A: I begin by asking clients to
describe the pain. The way we describe pain in our daily lives often translates
easily into music because the pattern of pain implies that there's a rhythm
to it. After listening to clients I may ask more questions, then I give
them a drum and ask them to let me hear their pain. We experiment with
sounds, eventually bringing them together to create an audio picture of
the pain. After that we create soothing music and the entrainment process
follows. My clients lie down in a comfortable position while I play improvisational
music for them, starting with the pain sound, gradually moving toward
the soothing music.
Q: What is
the most challenging aspect of this therapy?
A: The improvisation, because music
is individualized to a particular patient, and people from certain cultures
ask for very different types of music. Pain is a subjective experience
and it changes from day to day, or complications occur and it gets worse.
So I can't come in knowing what to do for a particular patient based on
what we did yesterday because it's completely different.

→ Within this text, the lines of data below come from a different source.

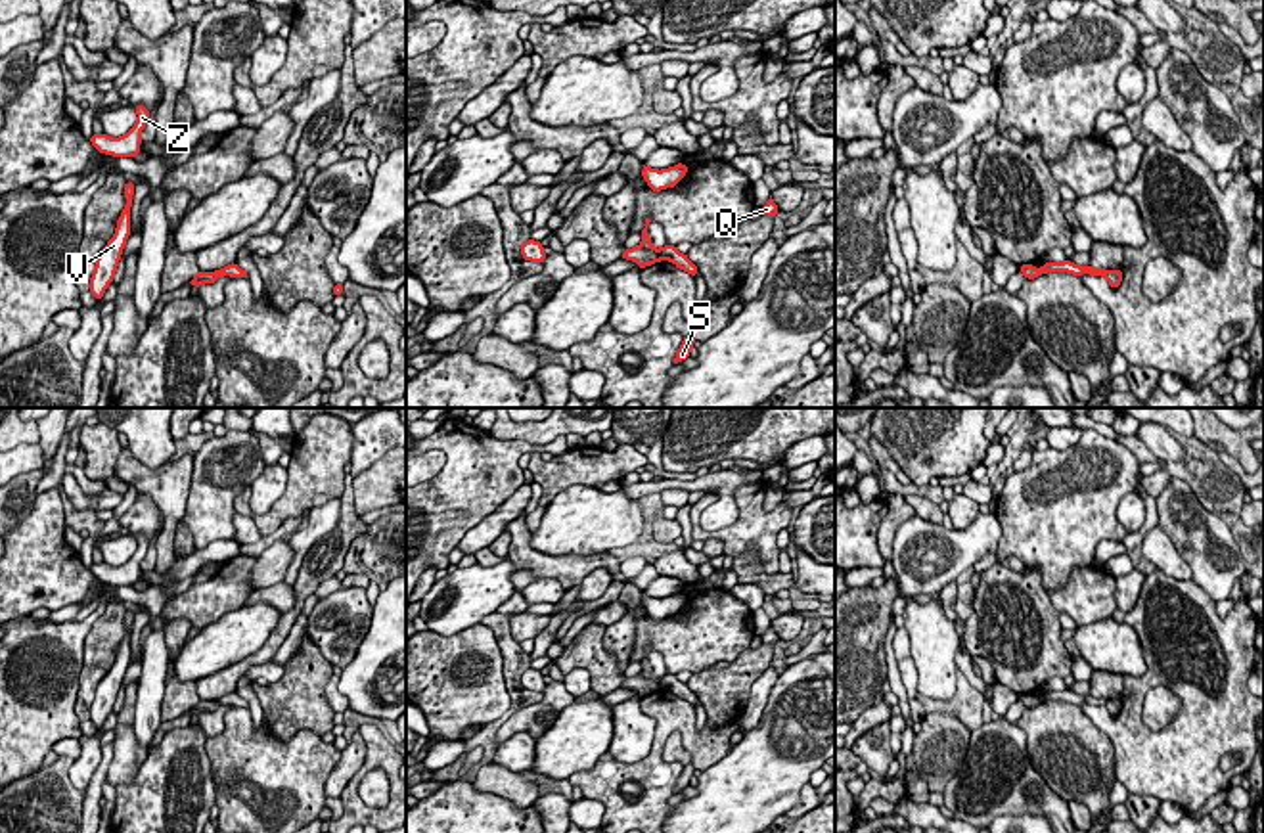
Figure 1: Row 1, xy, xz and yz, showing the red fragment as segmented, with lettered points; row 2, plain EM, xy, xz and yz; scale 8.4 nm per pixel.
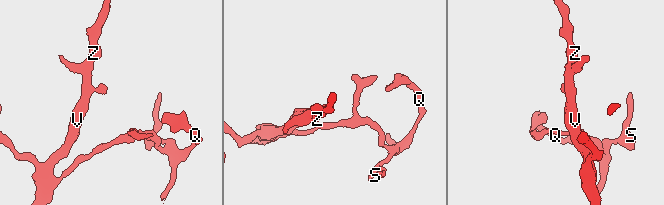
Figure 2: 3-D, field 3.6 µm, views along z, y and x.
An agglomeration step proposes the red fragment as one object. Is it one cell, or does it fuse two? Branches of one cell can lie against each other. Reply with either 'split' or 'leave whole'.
split

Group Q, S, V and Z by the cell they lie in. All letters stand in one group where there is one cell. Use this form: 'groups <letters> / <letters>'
groups Q S / V Z

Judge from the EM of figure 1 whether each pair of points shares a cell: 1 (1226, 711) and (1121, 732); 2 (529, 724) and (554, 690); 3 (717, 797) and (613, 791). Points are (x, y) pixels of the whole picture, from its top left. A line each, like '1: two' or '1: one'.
1: one
2: one
3: two

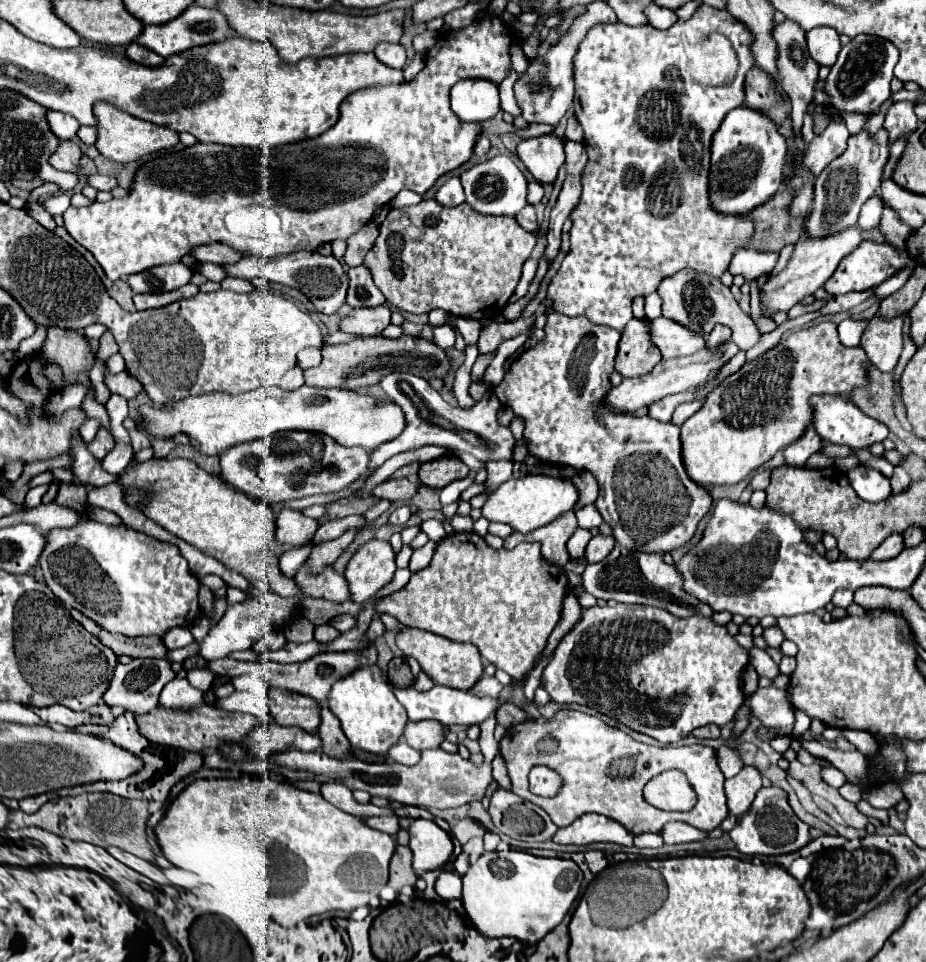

The wonderful thing about this type of intervention is that the client
is in control. This is especially true of children, who feel completely
out of control because the decisions are made for them. Doctors are talking
to mom and dad about them and about the next procedure in technical language
they can't understand. But then I come in and say, "Let's talk about
your pain." I explain to the children what we're going to do and
the first reaction I get from them is, "You're weird." They're
surprised that somebody wants to sit down to talk with them about their
pain and play with them for an hour and a half.
Q: This must
be a welcome alternative to drugs.
A: Music entrainment is not a replacement
for pain medication. It is complementary because pain medication doesn't
take away all the pain. For instance, I worked with a 12-year-old girl
on morphine who was in so much pain she couldn't stop crying. At first
she resisted me, but by the end of the entrainment session she was telling
me about her dog and how she plays the flute. Her mother was in tears
because it was the first time in 48 hours that her daughter smiled.